Dearest Grace, please don't be mad at my reply, as I do not know your complete circumstances but as you and your dh have "chronic diseases", do you think you could handle a child without down's syndrome any better than a child with down's syndrome?

I do not mean to be unkind, but ANY child is more than a handful, I know, I have 3 of my own and, although I can look back and laugh now, at the time, when they were babies and toddlers, I used to be at my wits' end!

I wish you well, whatever you decide
post #13 of 21
only a year isn't very long to try for!
post #14 of 21
Thread Starter 
It took about a year to get pregnant with Kate.

When you have a chronic disease, you have to decide is it going to stop you from doing the things you want to do and living the life you want to live? Or are you going to modify and adjust, but still live your life on your own terms? I've given up enough for this disease, I'm not giving up anymore. I don't think I could handle a down's syndrome child 100% healthy and 21 years old. It's not childhood that is the problem. My cousin Judy (a distant cousin) has down's rather badly. She is a permant two year old. I'm sure her parents had no problems caring for her as a child, but as a nearly 6 ft tall 160lb woman throwing the same tantrums a two year old throws - well, that was rough. Her parents were in their 40s when she was born. They were my great aunt and uncle. When I knew them, here they were in their 80s trying to care for a supersized 2 year old.
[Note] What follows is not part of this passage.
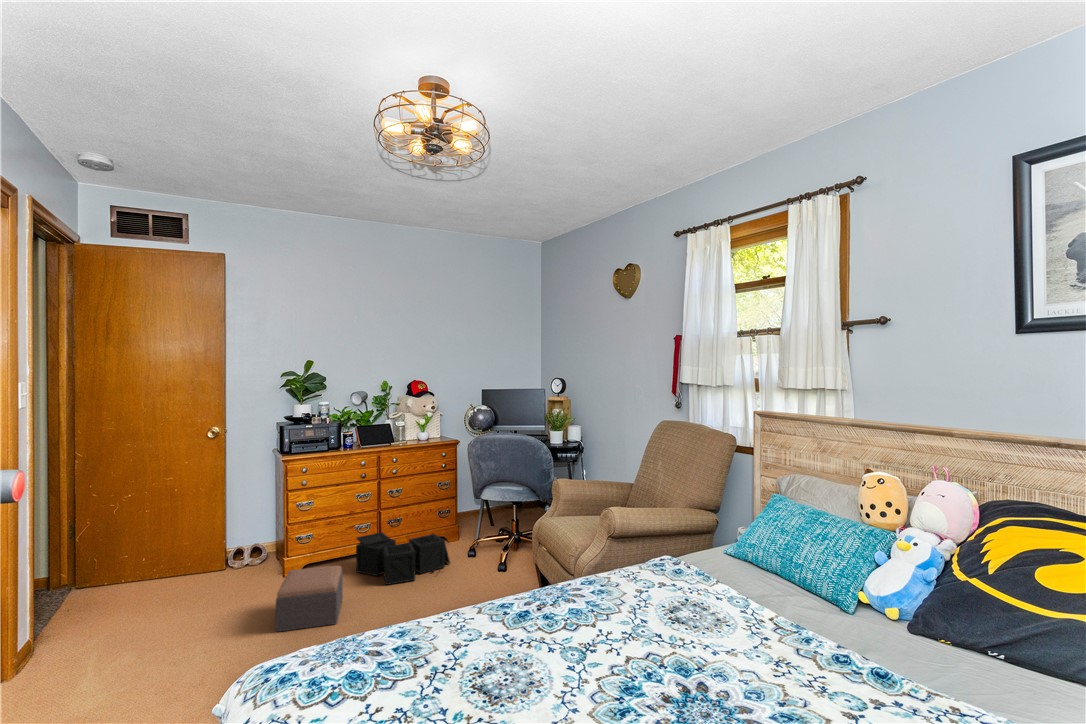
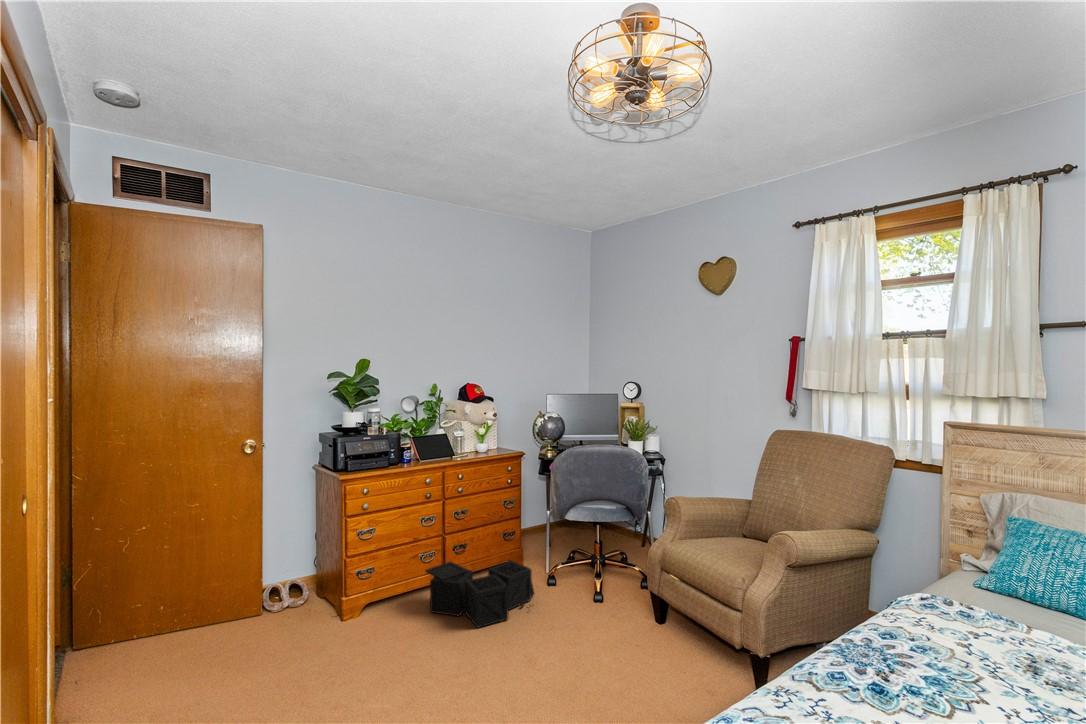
footstool: present [276,566,343,632] -> none [372,611,451,707]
And that is what really concerns me.
post #15 of 21
Thread Starter 
Let me say, that I know terrible things can happen to any child where a parent might consider permant institutional care. B was born a perfectly normal boy and lived a normal life until he was 10 years old. He was riding his bike, when he was hit by a drunk driver who never did jail time and had a long DWI arrest record. The accident left him severly brain damaged and partially paralyzed. My friend Rose, who eventually adopted him, cared for him for many years before in her home. Unlike Judy, B matured sexually and was quite unpleasant to be around, because he sexually mauled every woman he saw. He had no normal amount of restraint at all. Finally, a group of her friends (me included) sat her down and told her something had to be done or she was not welcome to bring him to our church gatherings. I just don't know if I could handle that.
post #16 of 21
Thread Starter 
Here's the saddest thing about B. I knew him about 20 years ago when he was about 15. If there were helmet laws and helmets for children riding bikes then, B would probably be a lot better off today. Please everyone - make your child wear a helmet when riding their bike. I'm sure B's mother didn't forsee this happening to him either.
post #17 of 21
I dont know what to tell you. As I sit and decide if I want anymore - I take into consideration My age as the child grows up. At 30 - I would be just about 50 when the kid graduates.

Personally I dont want any kids after like 35 (I preferrablly would like to be done by 30ish) I want to be able to enjoy my kids and possibally any grandkids before I get too old.
post #18 of 21
dont give up! I know it can be very frustarating, but talk to a friend, doctor etc. If you want a baby that bad, you keep trying! good luck!
Celeste
post #19 of 21
I wouldn't give up. If it is meant to be, it will happen. 40 is by no means "old" and their are women having children in their 40's all over. Wishing you luck!